Le tribunal doit maintenant choisir dans les semaines qui viennent entre l’offre du groupe français LDC (allié avec le groupe saoudien Al-Munajem, premier client de Doux, et la coopérative Terrena, propriétaire du volailler breton) et l’offre concurrente de l’ukrainien MHP.

Reconquérir le marché intérieur

Le groupe LDC a présenté mardi à Châteaulin devant les syndicats de Doux son projet de reconquête du marché intérieur à travers la reprise d’une partie du volailler finistérien. « Notre stratégie, c’est vraiment la reconquête des produits pour le marché français. »

« À partir du moment où on nous a dit – une solution pour le marché français est peut-être possible –, là, effectivement, on a pu construire une offre en une dizaine de jours », a expliqué Denis Lambert, le PDG de LDC, à l’issue d’un comité central d’entreprise (CCE) au siège du groupe Doux, à Châteaulin.

Former les salariés à la découpe

« Notre proposition, c’est justement, avec les salariés qui feront le choix de venir chez LDC, de passer du temps à les former, à leur apprendre ce nouveau métier qui est un métier de la découpe plutôt que de la pièce entière, du poulet entier, qui est aujourd’hui le métier du groupe Doux historique », a précisé M. Lambert.

« Les inquiétudes aujourd’hui, c’est de rentrer dans les offres, vraiment une analyse approfondie des offres pour voir l’impact que ça va avoir sur le volet social et les conditions, parce qu’il y a quand même des salariés qui vont se voir mutés », a considéré de son côté, Nadine Hourmant, déléguée syndicale FO.
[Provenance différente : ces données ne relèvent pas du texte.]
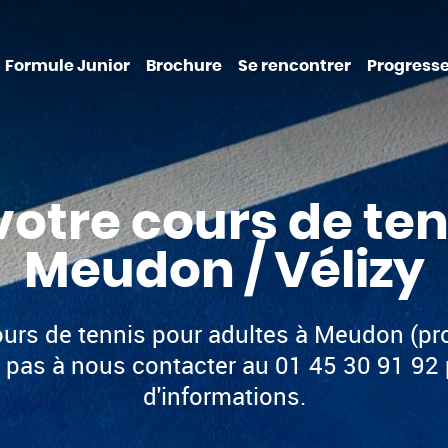
Formule Junior
Brochure
Se rencontrer
Progresse
votre cours de ten
Meudon / Vélizy
ours de tennis pour adultes à Meudon (pro
z pas à nous contacter au 01 45 30 91 92 
d'informations.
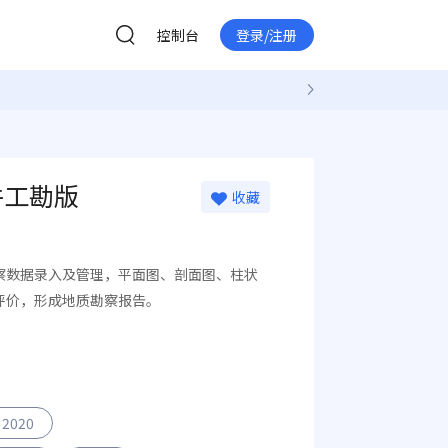
控制台
登录/注册
件工勘版
收藏
察数据录入及管理，平面图、剖面图、柱状
评价，形成地质勘察报告。
2020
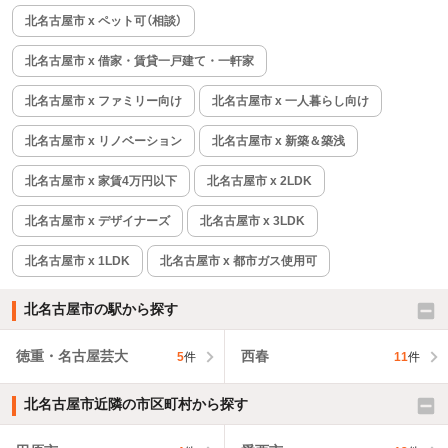
北名古屋市 x ペット可（相談）
北名古屋市 x 借家・賃貸一戸建て・一軒家
北名古屋市 x ファミリー向け
北名古屋市 x 一人暮らし向け
北名古屋市 x リノベーション
北名古屋市 x 新築＆築浅
北名古屋市 x 家賃4万円以下
北名古屋市 x 2LDK
北名古屋市 x デザイナーズ
北名古屋市 x 3LDK
北名古屋市 x 1LDK
北名古屋市 x 都市ガス使用可
北名古屋市の駅から探す
徳重・名古屋芸大
西春
5
件
11
件
北名古屋市近隣の市区町村から探す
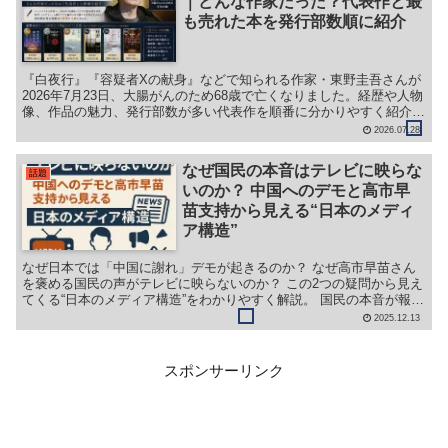
｜どんな作家だった？代表作と最
も売れた本を発行部数順に紹介
『白夜行』『容疑者Xの献身』などで知られる作家・東野圭吾さんが
2026年7月23日、大腸がんのため68歳で亡くなりました。経歴や人物
像、作品の魅力、発行部数が多い代表作を順番に分かりやすく紹介し
ます。
2026.07.28
なぜ国民の本音はテレビに映らな
話題
いのか？ 中国へのデモと高市早
苗支持から見える“日本のメディ
ア構造”
なぜ日本では「中国に謝れ」デモが起きるのか？ なぜ高市早苗さん
を褒める国民の声がテレビに映らないのか？ この2つの疑問から見え
てくる“日本のメディア構造”をわかりやすく解説。 国民の本音が報道
されない理由、テレビの編集方針、世論誘導の仕組みまで初心者にも
2025.12.13
理解しやすくまとめたブログ記事です。
スポンサーリンク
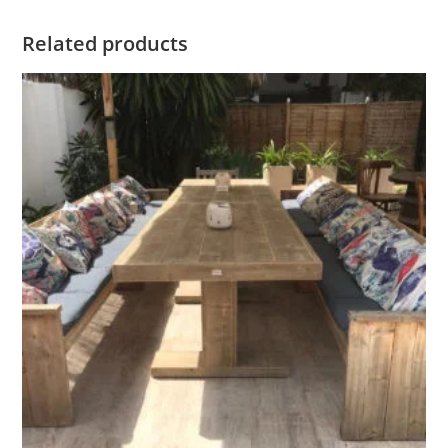
Related products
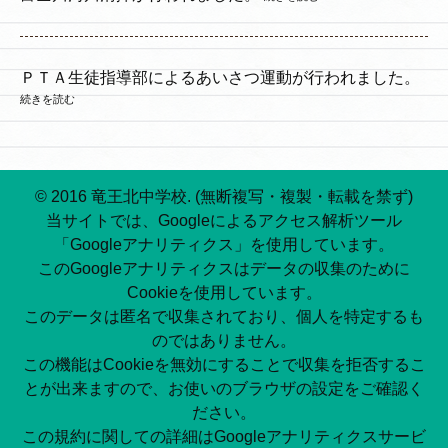
ＰＴＡ生徒指導部によるあいさつ運動が行われました。
続きを読む
© 2016 竜王北中学校. (無断複写・複製・転載を禁ず)
当サイトでは、Googleによるアクセス解析ツール
「Googleアナリティクス」を使用しています。
このGoogleアナリティクスはデータの収集のために
Cookieを使用しています。
このデータは匿名で収集されており、個人を特定するも
のではありません。
この機能はCookieを無効にすることで収集を拒否するこ
とが出来ますので、お使いのブラウザの設定をご確認く
ださい。
この規約に関しての詳細はGoogleアナリティクスサービ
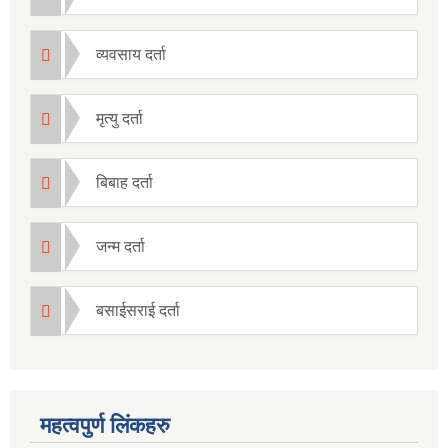
व्यवसाय दर्ता
मृत्यु दर्ता
बिबाह दर्ता
जन्म दर्ता
बसाईसराई दर्ता
महत्वपुर्ण लिंकहरु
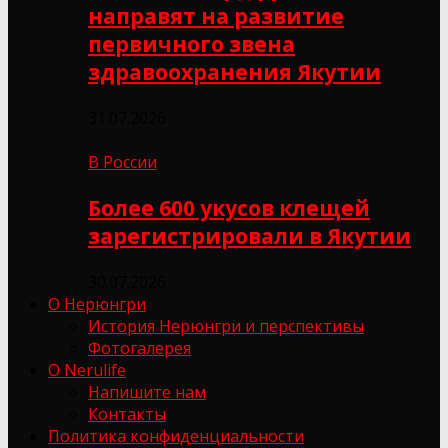
направят на развитие
первичного звена
здравоохранения Якутии
31.07.2026
В России
Более 600 укусов клещей
зарегистрировали в Якутии
30.07.2026
О Нерюнгри
История Нерюнгри и перспективы
Фотогалерея
О Nerulife
Напишите нам
Контакты
Политика конфиденциальности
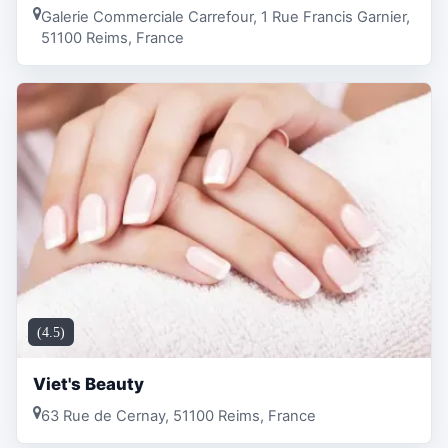
Galerie Commerciale Carrefour, 1 Rue Francis Garnier,
51100 Reims, France
(4.5)
Viet's Beauty
63 Rue de Cernay, 51100 Reims, France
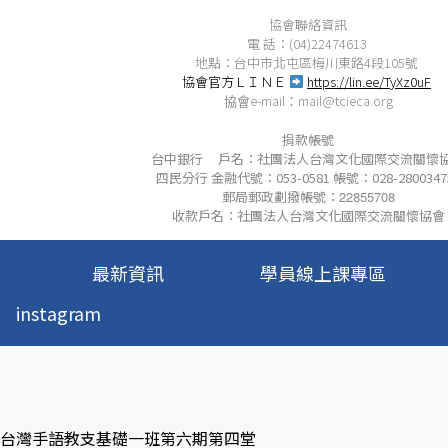
協會聯絡資訊
電 話：(04)22474613
地點：台中市北屯區梅川東路4段105號
協會官方ＬＩＮＥ
https://lin.ee/TyXz0uF
e-mail
mail@tcieca.org
協會
：
捐款帳號
台中銀行 戶名：社團法人台灣文化國際交流關懷
四民分行 金融代號：053-0581 帳號：028-2800347
郵局郵政劃撥帳號：
22855708
收款戶名：社團法人台灣文化國際交流關懷協會
最新資訊
學員線上課專區
instagram
: 台灣手語教支基礎一班第六期第四堂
Répartir les emplois entre LDC et Terrena

Vendredi, lors d’une rencontre avec les journalistes à Loué (Sarthe), le PDG de LDC avait estimé que les salariés de Chantonnay pourraient être répartis, après la fermeture de leur usine, vers les sites voisins appartenant à Terrena ou à LDC. « LDC a trois sites à moins de 20 km (de Chantonnay) et on pourra y accueillir, s’ils le souhaitent, les (anciens) salariés de Doux », avait assuré M. Lambert, rappelant que Terrena disposait également d’un site dans le secteur.

Le groupe LDC se propose de reprendre chez Doux le site de produits élaborés de Quimper et l’ensemble de ses 168 salariés, ainsi que le site industriel de Châteaulin et 111 de ses salariés, avec la construction d’un nouvel outil d’abattage et de découpe consacré au marché de la PAI (produits alimentaires industriels) qui entrera en service dans deux ans.

L’offre de MHP, qui se présente comme le numéro un de la volaille en Ukraine, prévoit pour sa part la reprise immédiate d’environ 285 personnes auxquelles s’ajouteraient environ 430 postes au démarrage d’une nouvelle unité de production d’ici à deux ans.